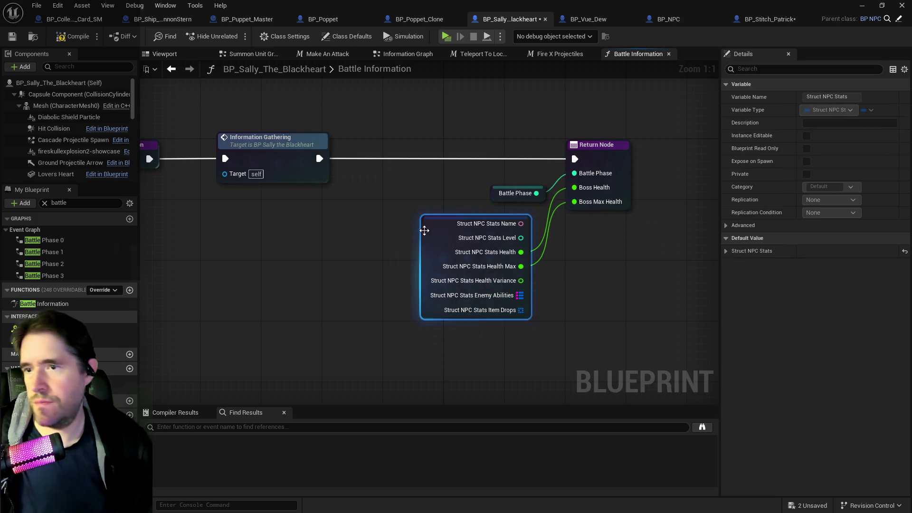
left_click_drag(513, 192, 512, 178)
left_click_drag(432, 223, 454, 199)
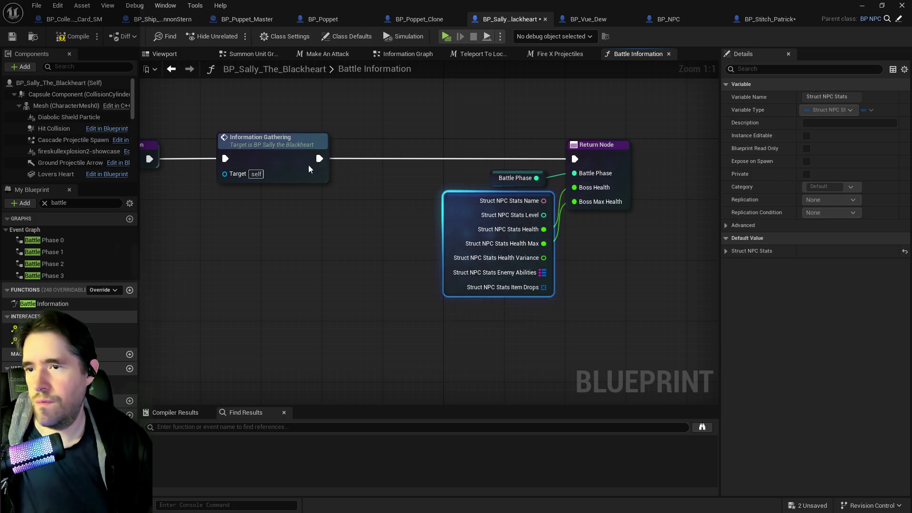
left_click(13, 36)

═══

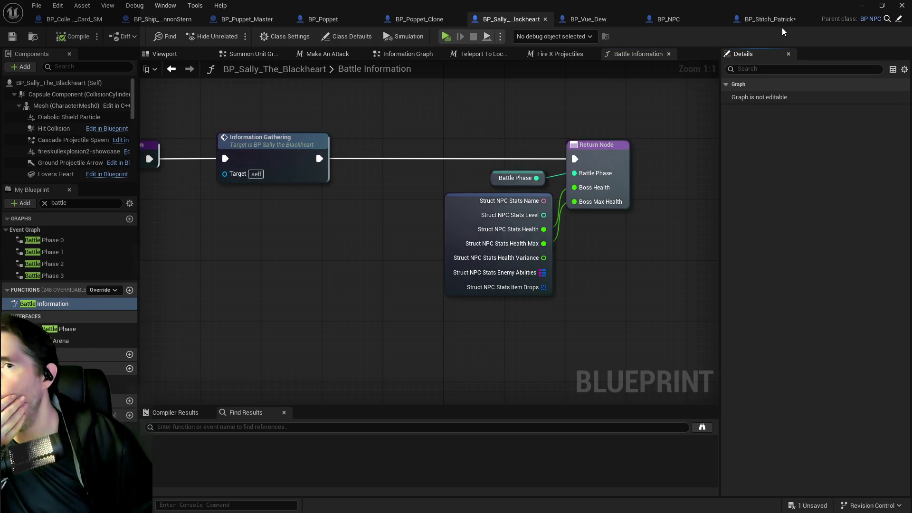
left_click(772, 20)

═══

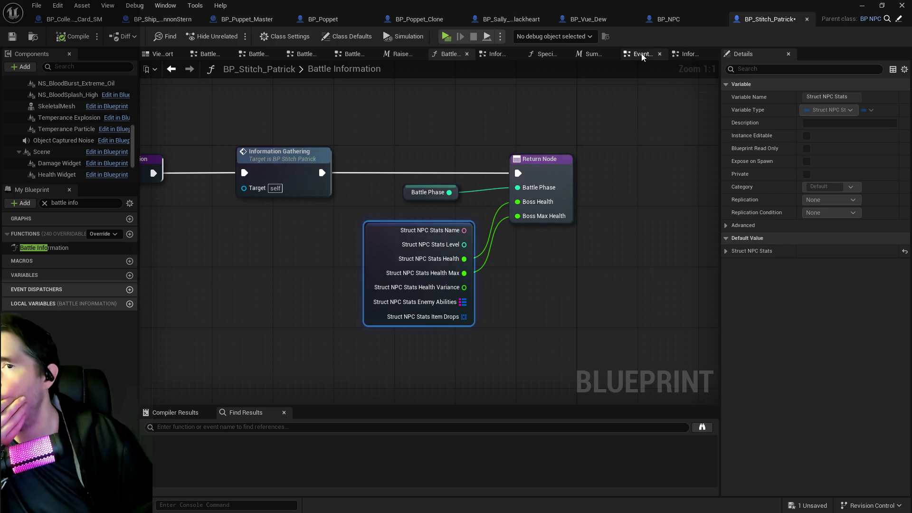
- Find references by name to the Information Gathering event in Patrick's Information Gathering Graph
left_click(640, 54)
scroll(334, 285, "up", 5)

═══

Lines from the one above containing "left_click_drag(513, 192, 512, 178)" down to the one containing "left_click(13, 36)" should be transcribed exactly, with both ends kept and no pictures.

left_click_drag(513, 192, 512, 178)
left_click_drag(432, 223, 454, 199)
left_click(13, 36)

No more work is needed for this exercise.